Gulf Arab rulers are resisting the temptation to gloat in public about the political woes of Egypt’s Muslim Brotherhood, a group most of them mistrust, for fear of deepening unrest in a country that remains a potential ally in their standoff with Iran.
Officials and analysts said official Gulf Arab silence reflected a longstanding belief among the mainly small, U.S.-allied Sunni Muslim-ruled oil producers that their security is closely linked to that of Egypt, the most populous country in the Arab World, which is also Sunni.
For most of the past 30 years Egypt has been a strategic ally for Gulf Arab states worried about being dominated by the much bigger, Shi’ite Muslim Islamic Republic across the Gulf.

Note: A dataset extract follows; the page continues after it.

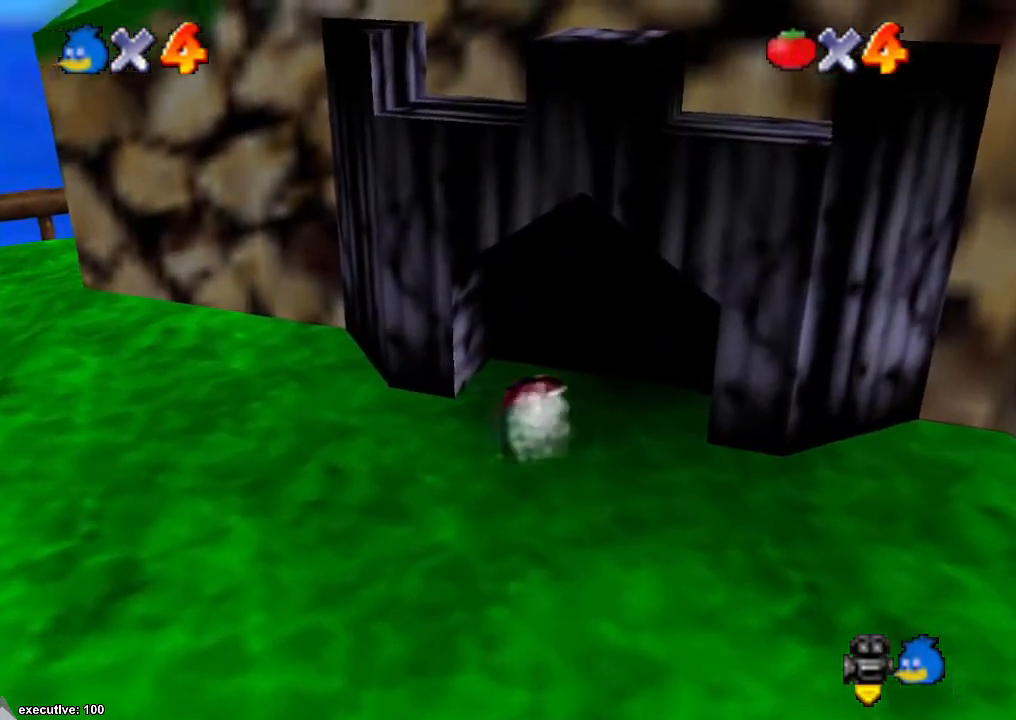
{"buttons": [], "left_stick": "up-right", "right_stick": "center", "events": [[100, "left_stick", "up-right"]]}
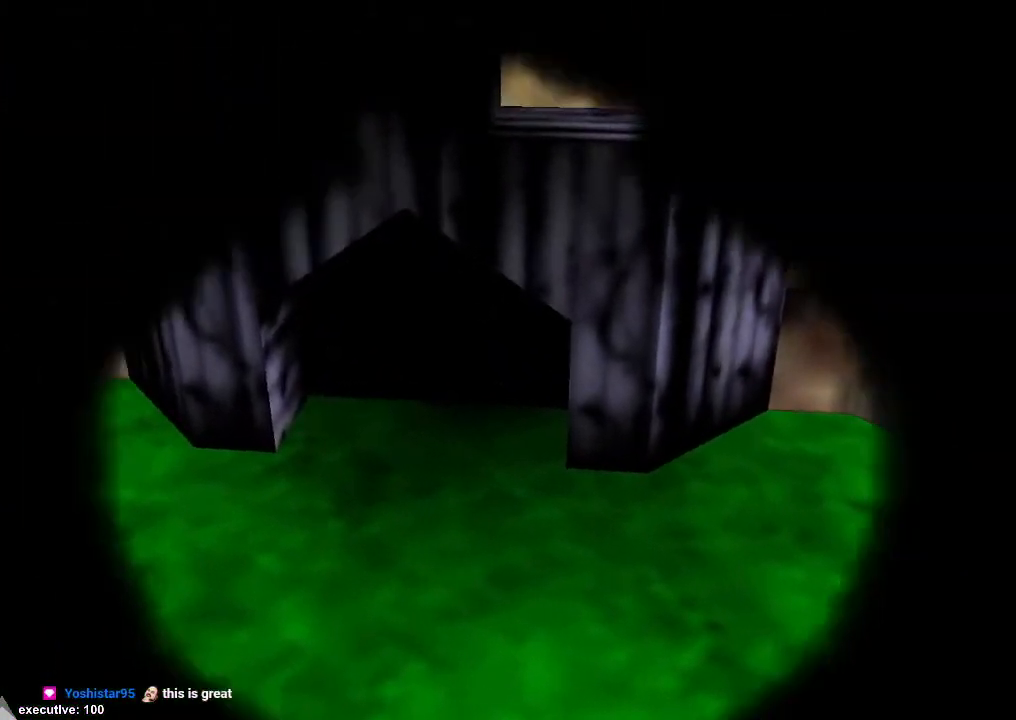
{"buttons": [], "left_stick": "center", "right_stick": "center", "events": [[33, "left_stick", "center"]]}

Now, with the stakes so high and Egypt’s situation so volatile, the official thinking seems to be that public meddling might only make things worse, analysts say.
Expressions of concern are couched in term of seeking the common good and favoring dialogue.
“To have a peaceful and stable Egypt is very important for Saudi and the rest of the Arab world,” said Abdullah al-Askar, foreign affairs committee chairman at Saudi Arabia’s Shura Council, a body appointed by King Abdullah to advice on policy.
Stressing he was speaking in his personal capacity, Askar said that given the anti-government protests’ size, President Mohammad Mursi should be more open to the opposition’s complaints.
“I think it’s advisable to give attention to these people and listen to them. He was elected and came to power with the voice of these people,” Askar told Reuters.
The only official comments from the Gulf on the situation in Egypt came from Saudi Arabia’s Grand Mufti Sheikh Abdulaziz Al al-Sheikh, who appealed to Egyptians to avoid bloodshed, and Kuwait’s Foreign Minister Sheikh Sabah Khaled al-Sabah.
“In this period, although we are following the developments and events in Egypt with concern, I want to reiterate our confidence that our Egyptian brothers are capable of overcoming the current situation,” Sheikh Sabah said.
UAE political scientist Abdulkhaleq Abdulla warned of a repeat of the Algerian scenario, where years of violence costing an estimated 150,000 lives followed the army’s cancellation of 1991 elections that Islamists looked set to win.
“The divisions in Egypt can ignite a cycle of violence, and if the army comes in, it may even be more violent,” he said.
Ebtesam Al Ketbi, another UAE analyst, said the silence of most Gulf Arab officials did not mean they were not worried over the situation there.
“They don’t want to be accused of taking sides at this stage. The Brotherhood are always ready to accuse the Gulf of financing the unrest,” Ketbi, a political science professor at Emirates University in the United Arab Emirates, said.
“But it is not a secret that there are those in the Gulf who want to see the fall of this model,” she added.
Not all Gulf states are hostile to the Brotherhood.
Qatar was alone among Gulf Arab states in celebrating the 2011 Arab Spring revolt that toppled former president Hosni Mubarak, a foe of Iran and a longtime ally of the hereditary states that sit on nearly a quarter of the world’s oil reserves.
Qatar has been a major financier of the Islamist groups around the Arab World, including Egypt’s Brotherhood.
“Qatar must be viewing the situation in Egypt with alarm. It has been a backer of the Egyptian government and I see no reason that it will fall back from that,” Salman Shaikh, director of the Brookings Doha Centre, said.
But a change in Qatari leadership last week that saw the emir succeeded by his 33-year-old son Sheikh Tamim has raised questions about a possible shift away from the Brotherhood.
Influential Muslim cleric Sheikh Youssef al-Qaradawi had denied reports that Qatar’s young emir had asked him to leave the country, but the denial has failed to quell rumors of a rift beginning to emerge with the Muslim Brotherhood.
There were also unconfirmed reports that Qatar, which has flown hundreds of its citizens home since the protests began, had also recalled its ambassador, fearing for his safety.
“The new Qatari Emir gave mixed messages in his first speech, first saying that Qatar does not take sides and then indicating that he will continue his father’s policy,” UAE commentator Sultan al-Qassemi said.
“But from the way he greeted Qaradawi, kissing him on the shoulder this shows a sign of respect for this man and what he represents,” he added.
Unlike Qatar, most Gulf Arab states regretted losing Mubarak, fearing the Brotherhood’s rise would embolden Islamists at home to challenge their long-established tribal monarchies.
The United Arab Emirates has launched a crackdown on Islamists, culminating in the conviction on Tuesday of more than 60 people on charges of plotting to seize power.
“For the UAE the story is very clear. The Brotherhood is now their enemy number one, closely followed by Iran,” said Toby Matthiesen, author of a new book on the impact of the Arab uprisings and sectarianism on Gulf states.